Electronic paper was a display technology that mimiced the appearance of ordinary paper. Like ordinary paper, electronic paper could reflect light making it easier to read. Electronic paper also had a wider viewing angle than conventional displays. Electronic paper would make ordinary paper obsolete.


Paper was one of the numerous innovations that came out of China during the Han dynasty. Early papermaking processes were cumbersome, but in the 2nd century AD, a court eunuch named Cai Lun improved and standardized the papermaking process to what we know today. By the 3rd century AD, paper was the most common written medium in China. By the 7th century, Korea, Japan, and Vietnam were using paper. In 751, following the Battle of Talas River, paper spread to the Abbasid Caliphate of the Muslims. It was through them that paper arrived in Europe during the Crusades. Paper became the main writing medium for the majority of civilizations in the Old World. It resulted in the Scholastic Age and, later, the Renaissance. In 1453, Johannes Gutenberg invented his printing press. Books became far cheaper, and the Roman Catholic Church could no longer control the spread of ideas. This led to the Protestant Reformation, the Scientific Revolution, and, later, the Enlightenment. In the 19th century, steam-driven papermaking machines made paper even cheaper. Printing also became industrialized. This made books even more available. The advent of computer printing made books much more in the 20th century. It was thought that the invention of computers would lead to a paperless office. However, that would not happen until electronic paper became commonplace.


Tech Level: 10

Organic Light Emitting Diodes are like ordinary LEDs with a twist. They are based on organic compounds in a polymer. Displays that used these OLEDs were flexible. This allowed for wall screens that could be put onto a wall like wallpaper, thus making teleconferencing easier.

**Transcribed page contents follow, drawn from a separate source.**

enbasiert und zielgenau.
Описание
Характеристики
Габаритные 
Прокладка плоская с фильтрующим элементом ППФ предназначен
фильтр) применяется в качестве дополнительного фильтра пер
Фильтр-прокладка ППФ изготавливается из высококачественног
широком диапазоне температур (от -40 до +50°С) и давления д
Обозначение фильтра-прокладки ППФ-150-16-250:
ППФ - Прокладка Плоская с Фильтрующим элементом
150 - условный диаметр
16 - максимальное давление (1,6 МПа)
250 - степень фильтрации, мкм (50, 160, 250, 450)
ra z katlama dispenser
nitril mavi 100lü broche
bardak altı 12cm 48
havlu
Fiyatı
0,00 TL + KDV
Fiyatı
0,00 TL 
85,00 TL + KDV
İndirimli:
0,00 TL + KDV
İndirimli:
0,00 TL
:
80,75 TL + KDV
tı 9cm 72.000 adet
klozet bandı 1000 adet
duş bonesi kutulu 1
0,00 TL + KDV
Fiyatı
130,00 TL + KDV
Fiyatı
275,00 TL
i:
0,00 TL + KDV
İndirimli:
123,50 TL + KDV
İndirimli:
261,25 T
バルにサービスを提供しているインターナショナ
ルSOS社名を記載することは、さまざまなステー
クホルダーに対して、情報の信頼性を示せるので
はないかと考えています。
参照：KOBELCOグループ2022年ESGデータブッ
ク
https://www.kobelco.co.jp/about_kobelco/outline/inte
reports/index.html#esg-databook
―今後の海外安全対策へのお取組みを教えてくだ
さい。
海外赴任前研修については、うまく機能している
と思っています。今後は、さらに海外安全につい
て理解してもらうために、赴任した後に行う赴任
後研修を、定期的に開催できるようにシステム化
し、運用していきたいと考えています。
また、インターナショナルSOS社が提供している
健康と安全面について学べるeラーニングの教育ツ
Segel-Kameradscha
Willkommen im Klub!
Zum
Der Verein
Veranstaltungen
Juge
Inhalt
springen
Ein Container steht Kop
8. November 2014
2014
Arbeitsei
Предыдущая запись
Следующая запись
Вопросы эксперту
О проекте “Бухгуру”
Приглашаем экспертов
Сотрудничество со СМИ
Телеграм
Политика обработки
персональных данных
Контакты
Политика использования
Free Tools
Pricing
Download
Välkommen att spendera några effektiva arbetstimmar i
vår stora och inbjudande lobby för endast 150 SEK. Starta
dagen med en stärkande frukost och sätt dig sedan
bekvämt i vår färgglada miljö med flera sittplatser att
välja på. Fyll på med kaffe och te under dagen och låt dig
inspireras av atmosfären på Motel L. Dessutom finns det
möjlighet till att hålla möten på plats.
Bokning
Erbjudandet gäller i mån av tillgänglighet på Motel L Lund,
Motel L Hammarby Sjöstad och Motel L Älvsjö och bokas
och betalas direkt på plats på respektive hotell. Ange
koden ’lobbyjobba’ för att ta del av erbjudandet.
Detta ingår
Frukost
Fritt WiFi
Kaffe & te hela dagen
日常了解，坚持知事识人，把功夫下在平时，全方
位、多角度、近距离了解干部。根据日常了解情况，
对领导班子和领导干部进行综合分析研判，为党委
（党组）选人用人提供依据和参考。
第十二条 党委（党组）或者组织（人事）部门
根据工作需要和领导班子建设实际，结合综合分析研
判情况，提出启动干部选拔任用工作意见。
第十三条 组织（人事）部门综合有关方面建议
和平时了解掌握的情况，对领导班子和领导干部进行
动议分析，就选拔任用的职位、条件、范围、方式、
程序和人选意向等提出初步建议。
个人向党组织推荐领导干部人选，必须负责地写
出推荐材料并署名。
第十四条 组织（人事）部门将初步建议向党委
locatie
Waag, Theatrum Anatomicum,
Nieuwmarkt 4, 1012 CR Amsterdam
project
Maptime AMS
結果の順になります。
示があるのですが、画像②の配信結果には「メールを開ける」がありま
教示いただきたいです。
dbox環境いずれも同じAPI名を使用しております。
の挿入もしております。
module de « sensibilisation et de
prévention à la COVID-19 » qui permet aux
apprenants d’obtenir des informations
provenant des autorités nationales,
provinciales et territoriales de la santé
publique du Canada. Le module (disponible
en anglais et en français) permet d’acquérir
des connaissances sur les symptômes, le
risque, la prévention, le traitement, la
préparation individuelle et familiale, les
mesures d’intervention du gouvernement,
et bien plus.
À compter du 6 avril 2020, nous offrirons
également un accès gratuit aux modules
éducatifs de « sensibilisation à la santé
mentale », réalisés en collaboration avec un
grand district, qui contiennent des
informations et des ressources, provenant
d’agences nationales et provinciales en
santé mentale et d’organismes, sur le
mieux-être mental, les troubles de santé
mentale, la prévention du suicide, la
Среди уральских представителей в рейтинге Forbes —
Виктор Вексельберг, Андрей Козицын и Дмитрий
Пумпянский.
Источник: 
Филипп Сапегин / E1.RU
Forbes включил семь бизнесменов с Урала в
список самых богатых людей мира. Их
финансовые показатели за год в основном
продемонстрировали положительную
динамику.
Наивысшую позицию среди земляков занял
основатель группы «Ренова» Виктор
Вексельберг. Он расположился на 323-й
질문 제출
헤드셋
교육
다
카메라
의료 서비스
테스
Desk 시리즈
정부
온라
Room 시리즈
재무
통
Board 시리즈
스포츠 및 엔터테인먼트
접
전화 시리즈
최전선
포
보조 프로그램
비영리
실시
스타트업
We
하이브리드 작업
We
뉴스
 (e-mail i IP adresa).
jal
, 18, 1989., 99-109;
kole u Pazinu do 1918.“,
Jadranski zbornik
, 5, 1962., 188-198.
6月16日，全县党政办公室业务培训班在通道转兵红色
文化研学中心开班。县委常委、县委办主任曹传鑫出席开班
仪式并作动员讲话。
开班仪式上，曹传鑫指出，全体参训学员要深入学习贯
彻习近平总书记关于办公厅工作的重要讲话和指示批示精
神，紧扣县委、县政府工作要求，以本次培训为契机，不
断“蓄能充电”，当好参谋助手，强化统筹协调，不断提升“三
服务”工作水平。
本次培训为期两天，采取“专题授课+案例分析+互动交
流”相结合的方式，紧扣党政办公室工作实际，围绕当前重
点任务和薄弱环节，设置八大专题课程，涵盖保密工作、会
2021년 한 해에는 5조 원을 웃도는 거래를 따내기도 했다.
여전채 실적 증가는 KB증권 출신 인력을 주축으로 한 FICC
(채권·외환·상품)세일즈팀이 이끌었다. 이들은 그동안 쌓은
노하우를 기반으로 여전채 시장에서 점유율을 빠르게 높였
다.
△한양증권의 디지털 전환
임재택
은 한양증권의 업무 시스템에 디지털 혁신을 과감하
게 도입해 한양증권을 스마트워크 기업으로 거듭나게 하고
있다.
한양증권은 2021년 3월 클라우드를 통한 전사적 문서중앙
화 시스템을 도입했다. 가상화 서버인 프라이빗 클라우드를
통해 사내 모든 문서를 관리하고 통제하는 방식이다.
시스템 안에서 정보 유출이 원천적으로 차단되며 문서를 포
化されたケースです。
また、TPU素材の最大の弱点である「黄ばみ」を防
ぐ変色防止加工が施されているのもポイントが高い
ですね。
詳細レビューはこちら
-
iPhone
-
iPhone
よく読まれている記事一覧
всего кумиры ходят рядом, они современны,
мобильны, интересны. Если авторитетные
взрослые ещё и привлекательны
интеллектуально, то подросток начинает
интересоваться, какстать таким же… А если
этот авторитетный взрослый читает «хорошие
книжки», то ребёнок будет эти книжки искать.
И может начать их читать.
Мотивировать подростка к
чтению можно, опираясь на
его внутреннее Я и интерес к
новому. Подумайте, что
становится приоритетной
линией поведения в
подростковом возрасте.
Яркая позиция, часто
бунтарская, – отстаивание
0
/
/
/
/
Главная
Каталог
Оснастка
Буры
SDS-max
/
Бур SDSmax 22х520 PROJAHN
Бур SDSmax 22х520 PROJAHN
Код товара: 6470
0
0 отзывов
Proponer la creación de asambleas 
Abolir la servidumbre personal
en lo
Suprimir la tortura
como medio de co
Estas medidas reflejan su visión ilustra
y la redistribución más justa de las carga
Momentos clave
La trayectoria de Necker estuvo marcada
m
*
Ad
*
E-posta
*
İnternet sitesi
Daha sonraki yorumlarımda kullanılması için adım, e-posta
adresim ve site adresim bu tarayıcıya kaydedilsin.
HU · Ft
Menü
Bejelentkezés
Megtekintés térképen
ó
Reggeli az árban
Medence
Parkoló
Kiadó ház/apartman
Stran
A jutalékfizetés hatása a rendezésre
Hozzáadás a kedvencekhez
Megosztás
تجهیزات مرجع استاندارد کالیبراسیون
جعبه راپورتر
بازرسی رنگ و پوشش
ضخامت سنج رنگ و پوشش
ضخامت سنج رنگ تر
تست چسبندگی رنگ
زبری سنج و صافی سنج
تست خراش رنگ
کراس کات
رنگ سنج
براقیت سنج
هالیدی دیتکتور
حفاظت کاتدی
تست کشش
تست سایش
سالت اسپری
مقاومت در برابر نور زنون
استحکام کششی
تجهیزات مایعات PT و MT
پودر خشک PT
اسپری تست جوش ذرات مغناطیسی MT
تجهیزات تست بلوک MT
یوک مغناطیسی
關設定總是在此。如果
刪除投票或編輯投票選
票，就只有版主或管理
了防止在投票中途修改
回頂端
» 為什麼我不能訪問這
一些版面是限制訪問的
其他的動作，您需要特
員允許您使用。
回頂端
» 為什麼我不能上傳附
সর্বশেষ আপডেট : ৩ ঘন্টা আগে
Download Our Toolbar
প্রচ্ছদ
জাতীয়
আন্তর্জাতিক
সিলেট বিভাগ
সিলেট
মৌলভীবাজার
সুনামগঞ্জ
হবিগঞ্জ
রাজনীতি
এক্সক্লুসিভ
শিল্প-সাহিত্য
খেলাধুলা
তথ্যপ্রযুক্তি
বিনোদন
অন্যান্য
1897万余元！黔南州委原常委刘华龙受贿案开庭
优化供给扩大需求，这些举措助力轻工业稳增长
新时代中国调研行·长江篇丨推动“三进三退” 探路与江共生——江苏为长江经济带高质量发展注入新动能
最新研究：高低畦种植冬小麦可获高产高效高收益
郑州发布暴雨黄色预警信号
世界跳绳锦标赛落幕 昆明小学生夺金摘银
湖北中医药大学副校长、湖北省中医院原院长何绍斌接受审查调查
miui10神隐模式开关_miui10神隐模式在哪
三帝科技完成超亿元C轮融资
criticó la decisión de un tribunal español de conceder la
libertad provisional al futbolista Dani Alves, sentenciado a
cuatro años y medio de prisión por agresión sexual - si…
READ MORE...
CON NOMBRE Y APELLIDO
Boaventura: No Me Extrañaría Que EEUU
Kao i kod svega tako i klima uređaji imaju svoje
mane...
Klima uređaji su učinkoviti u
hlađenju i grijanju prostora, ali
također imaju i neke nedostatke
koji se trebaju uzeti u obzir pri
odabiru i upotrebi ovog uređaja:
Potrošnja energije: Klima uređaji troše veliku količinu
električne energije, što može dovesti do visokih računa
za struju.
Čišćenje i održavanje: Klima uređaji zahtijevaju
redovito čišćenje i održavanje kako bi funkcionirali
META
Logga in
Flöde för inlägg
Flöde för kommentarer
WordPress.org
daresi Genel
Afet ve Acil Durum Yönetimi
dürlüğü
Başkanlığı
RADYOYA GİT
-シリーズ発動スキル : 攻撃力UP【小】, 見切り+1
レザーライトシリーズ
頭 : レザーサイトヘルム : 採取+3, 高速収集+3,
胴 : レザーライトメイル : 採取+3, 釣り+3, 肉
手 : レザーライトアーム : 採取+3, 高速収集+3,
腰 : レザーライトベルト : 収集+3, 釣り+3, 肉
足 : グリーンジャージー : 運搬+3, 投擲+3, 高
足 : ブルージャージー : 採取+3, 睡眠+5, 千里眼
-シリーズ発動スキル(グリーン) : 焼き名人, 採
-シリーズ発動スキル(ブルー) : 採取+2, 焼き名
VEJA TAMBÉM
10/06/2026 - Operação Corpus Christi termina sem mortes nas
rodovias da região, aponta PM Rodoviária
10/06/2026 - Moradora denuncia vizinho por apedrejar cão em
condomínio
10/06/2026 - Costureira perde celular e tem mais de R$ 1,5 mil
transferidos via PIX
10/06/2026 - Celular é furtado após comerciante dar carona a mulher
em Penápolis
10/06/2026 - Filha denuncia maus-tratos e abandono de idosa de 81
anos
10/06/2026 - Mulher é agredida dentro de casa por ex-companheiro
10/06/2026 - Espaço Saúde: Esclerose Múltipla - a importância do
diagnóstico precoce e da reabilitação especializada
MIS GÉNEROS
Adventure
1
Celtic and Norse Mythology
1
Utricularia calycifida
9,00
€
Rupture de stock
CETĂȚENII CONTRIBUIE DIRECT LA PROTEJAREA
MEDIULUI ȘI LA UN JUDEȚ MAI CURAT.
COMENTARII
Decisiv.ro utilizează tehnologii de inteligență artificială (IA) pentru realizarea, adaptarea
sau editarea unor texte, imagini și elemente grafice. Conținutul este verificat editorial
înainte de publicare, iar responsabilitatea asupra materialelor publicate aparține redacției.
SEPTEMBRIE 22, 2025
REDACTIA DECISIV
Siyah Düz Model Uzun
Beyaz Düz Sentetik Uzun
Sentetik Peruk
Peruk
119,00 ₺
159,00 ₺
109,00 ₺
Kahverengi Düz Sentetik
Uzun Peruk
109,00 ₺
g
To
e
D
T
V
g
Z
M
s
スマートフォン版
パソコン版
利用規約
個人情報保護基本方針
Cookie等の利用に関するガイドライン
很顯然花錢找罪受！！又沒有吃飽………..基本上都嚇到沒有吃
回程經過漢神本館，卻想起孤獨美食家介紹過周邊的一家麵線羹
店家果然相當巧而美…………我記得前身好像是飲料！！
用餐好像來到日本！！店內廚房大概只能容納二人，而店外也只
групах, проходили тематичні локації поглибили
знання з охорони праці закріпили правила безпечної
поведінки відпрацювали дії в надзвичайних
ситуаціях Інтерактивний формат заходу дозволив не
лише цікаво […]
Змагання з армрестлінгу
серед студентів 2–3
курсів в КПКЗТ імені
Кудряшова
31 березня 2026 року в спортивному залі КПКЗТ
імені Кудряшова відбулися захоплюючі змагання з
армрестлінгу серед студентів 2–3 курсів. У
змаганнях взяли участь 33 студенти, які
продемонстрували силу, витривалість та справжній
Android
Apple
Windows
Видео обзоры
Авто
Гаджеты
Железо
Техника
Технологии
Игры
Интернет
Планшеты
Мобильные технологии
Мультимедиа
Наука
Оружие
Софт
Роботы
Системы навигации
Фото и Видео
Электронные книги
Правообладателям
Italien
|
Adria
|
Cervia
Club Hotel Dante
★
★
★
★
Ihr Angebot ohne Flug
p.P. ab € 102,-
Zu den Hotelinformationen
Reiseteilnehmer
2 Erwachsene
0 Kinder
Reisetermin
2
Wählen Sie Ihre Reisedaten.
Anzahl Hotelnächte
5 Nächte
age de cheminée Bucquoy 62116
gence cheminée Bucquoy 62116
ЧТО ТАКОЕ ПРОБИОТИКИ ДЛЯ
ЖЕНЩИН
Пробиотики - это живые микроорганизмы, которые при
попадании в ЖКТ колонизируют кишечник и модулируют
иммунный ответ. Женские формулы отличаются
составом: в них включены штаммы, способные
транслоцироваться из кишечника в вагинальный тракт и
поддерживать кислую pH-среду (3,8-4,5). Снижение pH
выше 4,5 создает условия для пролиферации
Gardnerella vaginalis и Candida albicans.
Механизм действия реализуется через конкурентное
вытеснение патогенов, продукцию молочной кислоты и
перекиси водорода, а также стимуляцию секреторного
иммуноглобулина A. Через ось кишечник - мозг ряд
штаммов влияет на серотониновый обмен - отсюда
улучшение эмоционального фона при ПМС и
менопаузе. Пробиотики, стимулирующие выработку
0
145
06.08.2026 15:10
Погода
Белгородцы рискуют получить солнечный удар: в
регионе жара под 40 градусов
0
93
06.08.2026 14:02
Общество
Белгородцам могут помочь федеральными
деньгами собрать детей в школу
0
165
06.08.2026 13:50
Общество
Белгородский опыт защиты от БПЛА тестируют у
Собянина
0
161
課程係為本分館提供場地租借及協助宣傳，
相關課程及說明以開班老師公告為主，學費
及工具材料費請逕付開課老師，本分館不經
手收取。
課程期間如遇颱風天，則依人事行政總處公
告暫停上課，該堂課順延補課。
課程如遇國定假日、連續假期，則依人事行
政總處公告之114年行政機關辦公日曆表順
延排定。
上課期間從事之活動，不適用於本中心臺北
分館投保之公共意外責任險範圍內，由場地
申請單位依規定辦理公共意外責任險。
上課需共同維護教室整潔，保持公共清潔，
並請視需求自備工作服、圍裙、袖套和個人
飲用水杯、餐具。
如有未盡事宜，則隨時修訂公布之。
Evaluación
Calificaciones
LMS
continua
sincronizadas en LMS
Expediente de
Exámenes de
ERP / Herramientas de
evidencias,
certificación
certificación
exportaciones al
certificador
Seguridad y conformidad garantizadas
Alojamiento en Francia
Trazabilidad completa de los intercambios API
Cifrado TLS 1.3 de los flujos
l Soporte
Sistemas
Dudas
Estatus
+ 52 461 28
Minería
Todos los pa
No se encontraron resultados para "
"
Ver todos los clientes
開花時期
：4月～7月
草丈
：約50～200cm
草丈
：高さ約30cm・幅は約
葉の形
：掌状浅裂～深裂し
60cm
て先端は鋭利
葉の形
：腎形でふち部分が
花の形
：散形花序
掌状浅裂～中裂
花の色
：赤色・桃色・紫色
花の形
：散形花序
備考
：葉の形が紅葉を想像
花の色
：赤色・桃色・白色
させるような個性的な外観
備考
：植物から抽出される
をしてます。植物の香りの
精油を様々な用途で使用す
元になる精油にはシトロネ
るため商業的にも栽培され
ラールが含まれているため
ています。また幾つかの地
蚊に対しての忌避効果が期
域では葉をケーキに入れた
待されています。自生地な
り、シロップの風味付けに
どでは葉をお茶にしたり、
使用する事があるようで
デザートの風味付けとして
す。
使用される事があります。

Electronic paper technology merged the laptop, the tablet, and the cell phone into one device that was flexible enough to change into either. With this, the desktop computer became completely obsolete. PC screens even became transparent. They were built into windows which if you waved your arm could turn into any image you desire to see. This, of course, required sensors that either detected electrical signals or tapped directly to the brain. Later on, flexible electronic paper would replaced with implantable brain-computer interfaces.